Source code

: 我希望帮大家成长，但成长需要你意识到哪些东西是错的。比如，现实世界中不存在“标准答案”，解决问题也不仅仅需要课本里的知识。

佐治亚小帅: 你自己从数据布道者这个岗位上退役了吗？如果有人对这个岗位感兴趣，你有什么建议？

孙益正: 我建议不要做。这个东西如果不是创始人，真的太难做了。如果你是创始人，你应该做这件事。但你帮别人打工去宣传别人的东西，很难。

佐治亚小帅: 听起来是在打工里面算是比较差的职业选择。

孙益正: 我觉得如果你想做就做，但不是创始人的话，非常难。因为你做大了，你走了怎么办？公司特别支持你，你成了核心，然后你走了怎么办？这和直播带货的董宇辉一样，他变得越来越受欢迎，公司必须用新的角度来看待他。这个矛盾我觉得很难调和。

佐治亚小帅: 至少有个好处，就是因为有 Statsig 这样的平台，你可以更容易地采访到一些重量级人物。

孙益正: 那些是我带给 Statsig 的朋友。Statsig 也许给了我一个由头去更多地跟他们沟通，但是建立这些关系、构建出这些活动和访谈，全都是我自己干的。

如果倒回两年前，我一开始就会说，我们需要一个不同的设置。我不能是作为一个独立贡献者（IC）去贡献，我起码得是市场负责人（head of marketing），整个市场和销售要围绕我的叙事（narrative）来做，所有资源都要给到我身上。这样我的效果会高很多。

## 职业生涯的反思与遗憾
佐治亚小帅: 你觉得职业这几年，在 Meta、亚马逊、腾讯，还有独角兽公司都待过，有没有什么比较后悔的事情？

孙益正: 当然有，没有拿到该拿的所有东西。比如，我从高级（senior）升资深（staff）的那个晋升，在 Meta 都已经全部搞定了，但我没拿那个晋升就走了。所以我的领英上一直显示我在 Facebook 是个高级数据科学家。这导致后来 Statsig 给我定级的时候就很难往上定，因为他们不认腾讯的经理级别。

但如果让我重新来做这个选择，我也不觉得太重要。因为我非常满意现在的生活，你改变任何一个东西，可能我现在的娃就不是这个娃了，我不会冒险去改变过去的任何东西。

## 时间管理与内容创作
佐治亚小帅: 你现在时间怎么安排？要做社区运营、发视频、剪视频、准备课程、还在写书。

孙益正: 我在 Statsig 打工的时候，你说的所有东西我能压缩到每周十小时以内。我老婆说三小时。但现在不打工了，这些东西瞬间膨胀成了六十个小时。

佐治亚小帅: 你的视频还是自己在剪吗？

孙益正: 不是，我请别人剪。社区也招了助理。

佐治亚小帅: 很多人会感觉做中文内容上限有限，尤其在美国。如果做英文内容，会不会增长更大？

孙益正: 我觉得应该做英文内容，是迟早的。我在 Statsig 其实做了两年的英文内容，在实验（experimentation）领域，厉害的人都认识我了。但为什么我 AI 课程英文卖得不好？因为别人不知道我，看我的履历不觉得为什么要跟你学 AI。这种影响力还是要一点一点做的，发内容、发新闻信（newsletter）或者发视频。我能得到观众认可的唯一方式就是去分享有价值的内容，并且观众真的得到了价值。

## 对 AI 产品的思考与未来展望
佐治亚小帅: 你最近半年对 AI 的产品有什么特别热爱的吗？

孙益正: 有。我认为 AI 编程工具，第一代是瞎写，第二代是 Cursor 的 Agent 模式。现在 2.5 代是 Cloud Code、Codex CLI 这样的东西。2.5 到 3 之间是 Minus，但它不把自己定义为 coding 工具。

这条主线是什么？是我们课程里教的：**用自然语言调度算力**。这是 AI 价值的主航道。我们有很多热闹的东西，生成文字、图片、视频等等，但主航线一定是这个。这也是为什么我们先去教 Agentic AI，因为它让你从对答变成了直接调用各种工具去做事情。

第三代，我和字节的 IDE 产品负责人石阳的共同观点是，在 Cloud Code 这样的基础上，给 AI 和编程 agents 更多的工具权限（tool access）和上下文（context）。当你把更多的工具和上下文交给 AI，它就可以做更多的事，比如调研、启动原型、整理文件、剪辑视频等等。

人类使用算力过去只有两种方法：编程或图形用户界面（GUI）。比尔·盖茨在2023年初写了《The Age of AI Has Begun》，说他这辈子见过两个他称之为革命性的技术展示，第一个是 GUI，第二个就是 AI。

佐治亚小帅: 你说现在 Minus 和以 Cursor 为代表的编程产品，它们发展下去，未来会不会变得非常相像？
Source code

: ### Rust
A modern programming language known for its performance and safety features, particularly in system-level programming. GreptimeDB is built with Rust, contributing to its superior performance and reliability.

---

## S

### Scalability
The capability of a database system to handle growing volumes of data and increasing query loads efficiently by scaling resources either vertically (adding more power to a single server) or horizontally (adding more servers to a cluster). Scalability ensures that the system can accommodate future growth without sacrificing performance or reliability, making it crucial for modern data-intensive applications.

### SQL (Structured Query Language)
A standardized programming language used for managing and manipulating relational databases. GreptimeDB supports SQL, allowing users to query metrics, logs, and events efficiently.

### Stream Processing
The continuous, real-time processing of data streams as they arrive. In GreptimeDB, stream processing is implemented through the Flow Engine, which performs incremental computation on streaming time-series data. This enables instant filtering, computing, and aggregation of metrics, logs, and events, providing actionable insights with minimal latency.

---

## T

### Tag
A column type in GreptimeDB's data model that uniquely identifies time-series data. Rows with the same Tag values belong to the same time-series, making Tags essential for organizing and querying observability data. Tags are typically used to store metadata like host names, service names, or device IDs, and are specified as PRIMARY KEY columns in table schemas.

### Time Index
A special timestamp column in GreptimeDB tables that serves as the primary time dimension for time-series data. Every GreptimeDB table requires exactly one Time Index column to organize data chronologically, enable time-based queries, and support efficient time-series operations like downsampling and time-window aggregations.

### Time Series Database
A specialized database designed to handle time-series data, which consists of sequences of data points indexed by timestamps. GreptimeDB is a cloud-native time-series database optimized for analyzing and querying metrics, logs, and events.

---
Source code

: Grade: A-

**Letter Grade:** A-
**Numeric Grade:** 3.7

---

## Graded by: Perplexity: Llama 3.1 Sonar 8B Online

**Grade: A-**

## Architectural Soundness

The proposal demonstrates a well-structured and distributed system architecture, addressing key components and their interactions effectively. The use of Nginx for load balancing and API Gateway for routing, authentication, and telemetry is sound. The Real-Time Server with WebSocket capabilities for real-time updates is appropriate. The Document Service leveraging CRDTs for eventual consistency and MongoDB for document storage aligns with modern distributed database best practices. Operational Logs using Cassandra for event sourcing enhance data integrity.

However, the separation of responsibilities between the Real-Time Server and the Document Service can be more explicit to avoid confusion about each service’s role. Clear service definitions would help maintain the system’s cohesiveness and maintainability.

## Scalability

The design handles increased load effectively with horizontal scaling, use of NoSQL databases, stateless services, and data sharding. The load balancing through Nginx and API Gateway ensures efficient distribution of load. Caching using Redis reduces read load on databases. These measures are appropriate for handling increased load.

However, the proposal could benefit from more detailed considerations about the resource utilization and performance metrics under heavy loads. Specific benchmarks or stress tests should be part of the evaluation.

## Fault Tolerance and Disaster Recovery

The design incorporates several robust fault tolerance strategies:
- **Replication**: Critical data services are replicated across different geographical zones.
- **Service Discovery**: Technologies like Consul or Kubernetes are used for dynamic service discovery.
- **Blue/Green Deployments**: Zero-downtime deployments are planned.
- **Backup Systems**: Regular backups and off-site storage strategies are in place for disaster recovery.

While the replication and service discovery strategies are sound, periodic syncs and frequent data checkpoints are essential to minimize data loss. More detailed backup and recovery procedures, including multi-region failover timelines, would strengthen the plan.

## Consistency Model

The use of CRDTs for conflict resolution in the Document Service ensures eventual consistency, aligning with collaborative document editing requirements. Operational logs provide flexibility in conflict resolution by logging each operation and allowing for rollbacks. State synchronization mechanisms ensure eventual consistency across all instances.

============================================================

- _Requirement_
Search the listing for the word "Minus". Copy every line in which it occurs.

- _Output below_
孙益正: 有。我认为 AI 编程工具，第一代是瞎写，第二代是 Cursor 的 Agent 模式。现在 2.5 代是 Cloud Code、Codex CLI 这样的东西。2.5 到 3 之间是 Minus，但它不把自己定义为 coding 工具。
佐治亚小帅: 你说现在 Minus 和以 Cursor 为代表的编程产品，它们发展下去，未来会不会变得非常相像？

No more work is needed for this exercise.